If the voluntary 20% of participants achieved a success rate of 50%, and the overall success rate for all participants was 20%, then of the total, 50% x 20% = 10% or half the successes came from those who would have voluntarily enrolled. With an overall success rate of 20%, this means that only 10% or half the successes came from the 75% of participants who would not have voluntarily enrolled, but were enrolled by default. This means that the success rate for those 75% was only 10% divided by 75% = 13.33%.
On the other hand, it may also be the case that those who are most likely to voluntarily enroll are already healthier than the average member of the population, precisely because they are more motivated and concerned about their health. In such a case, the success rate among default participants may be lower, while the success gain, the economic benefit to the employer, may be higher. Since it is the gain due to success, not just the sheer proportion of participants who succeed, that determines the overall economic impact for employers, a higher success gain, even with a lower success rate, may prove to be better than a higher rate and lower value.
In the example used above, if the 20% voluntary participants have a 50% success rate with a $400 average success gain for each, they contribute 50% x $400 = $200 per participant to the total gain. If the 75% “default” participants, thanks to being at higher risk and more impaired to begin with, contribute as much as $200 divided by their 13.33% success rate = a $1500 average gain per success, their gain per participant will just as great as that for the voluntary group.

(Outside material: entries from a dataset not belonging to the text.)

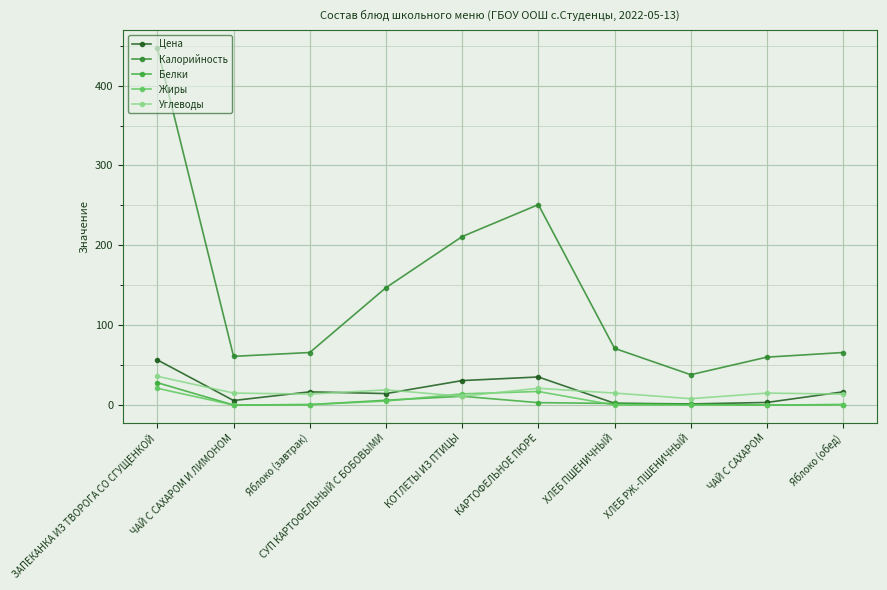

What is the difference between the highest and lowest values at ЧАЙ С САХАРОМ И ЛИМОНОМ?

61.0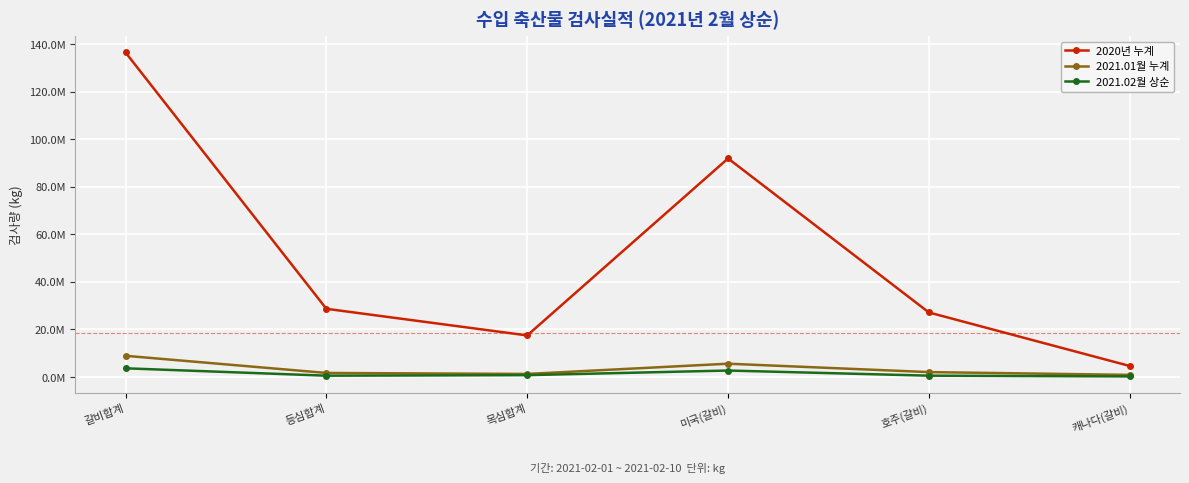

What are all the series names shown in the legend?

2020년 누계, 2021.01월 누계, 2021.02월 상순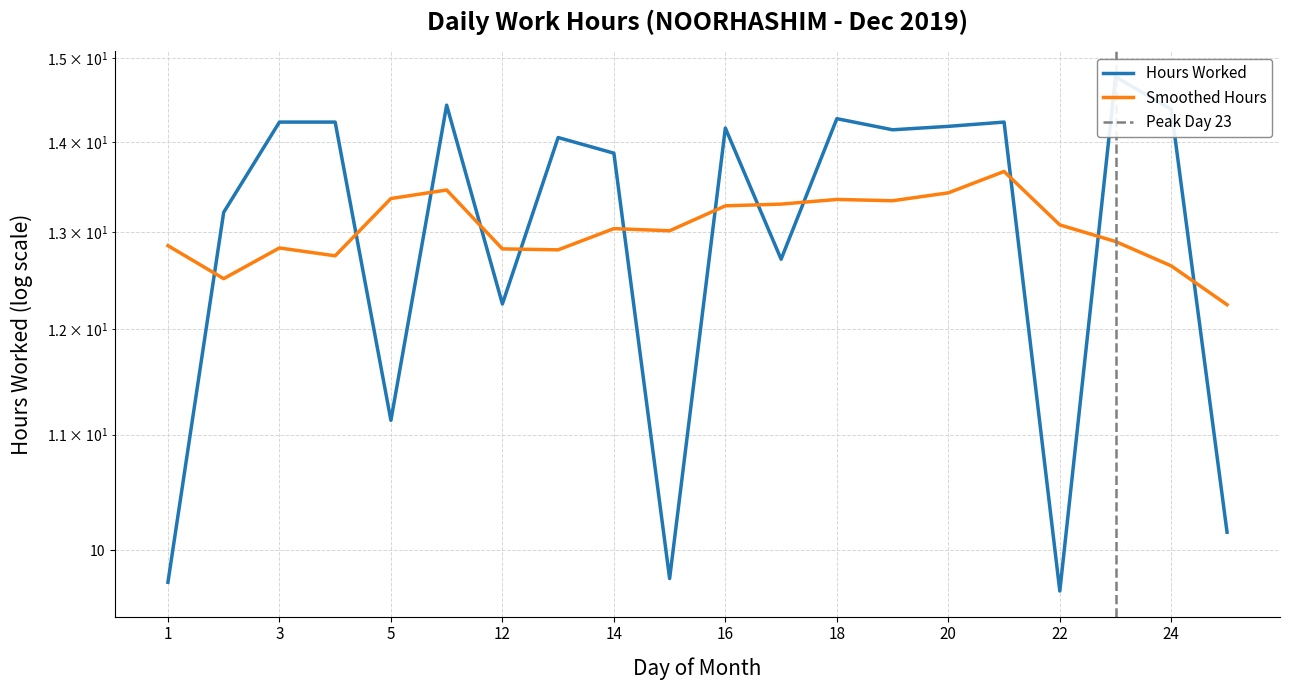

True or false: there are more than 2 points higher than both neighbors.

True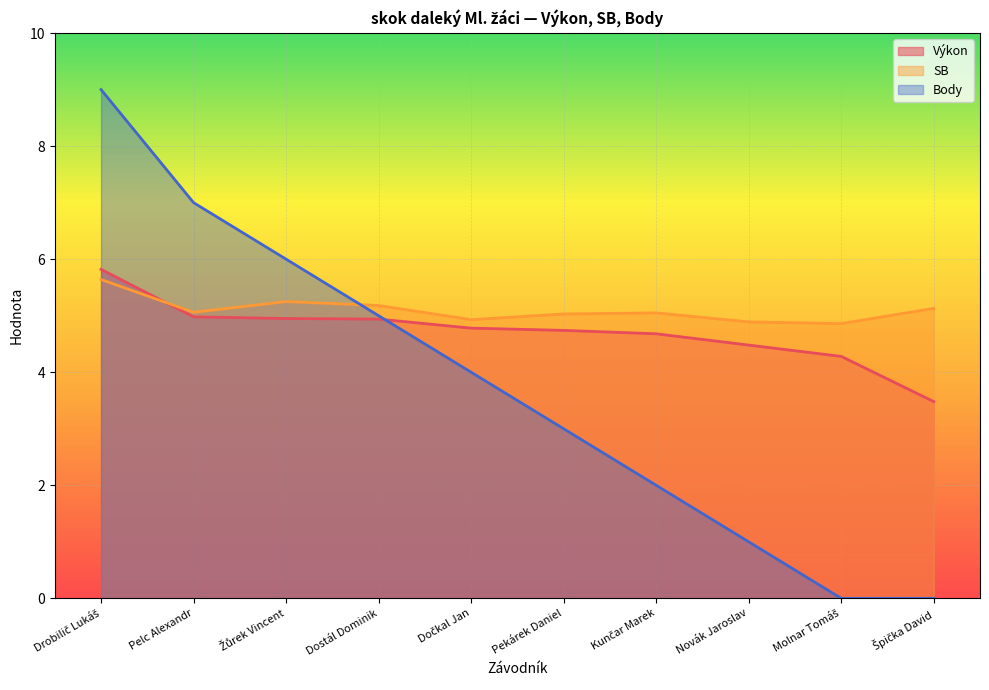

True or false: Body and SB cross at least once.

True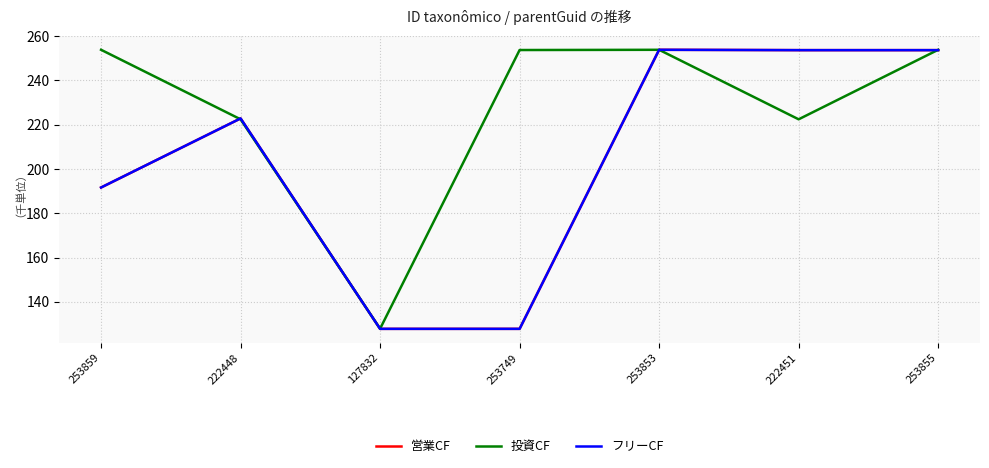

List the series in order of their peak value, highest first.

投資CF, 営業CF, フリーCF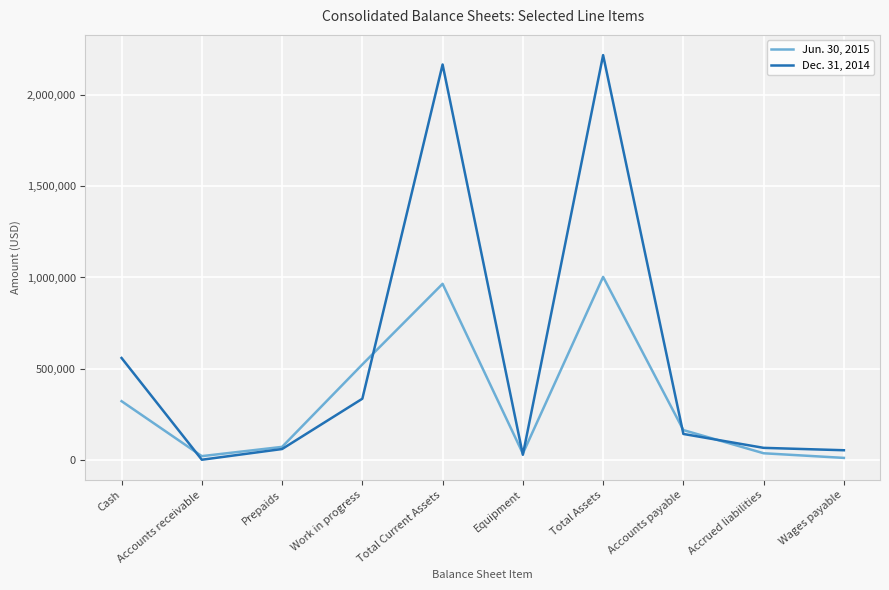

What is the spread (max minus min) of values at Accounts payable?

21215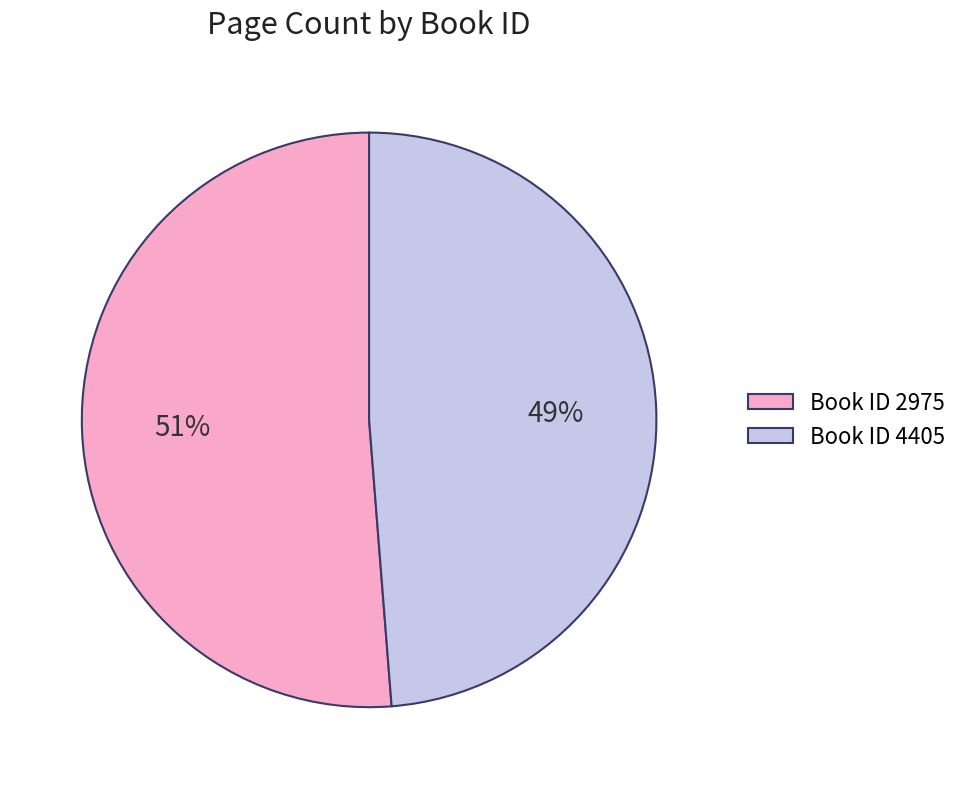

Count the number of slices in the pie.

2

In any case, as long as their average gain per participant is greater than their cost per participant, they are adding to the net value of the EHM investment by participating.
As long as the average success gain among default participants is positive, on average, the EHM client is ahead. By the same token, if the average success gain per voluntary participant happens not to be positive, due to their being “too” healthy in the first place, then their participation can be a drain on the overall gain when a default participation strategy is used. The only way to discover the effects of the default strategy is to use it and compare its results to that of voluntary enrollment options, both with and without incentives.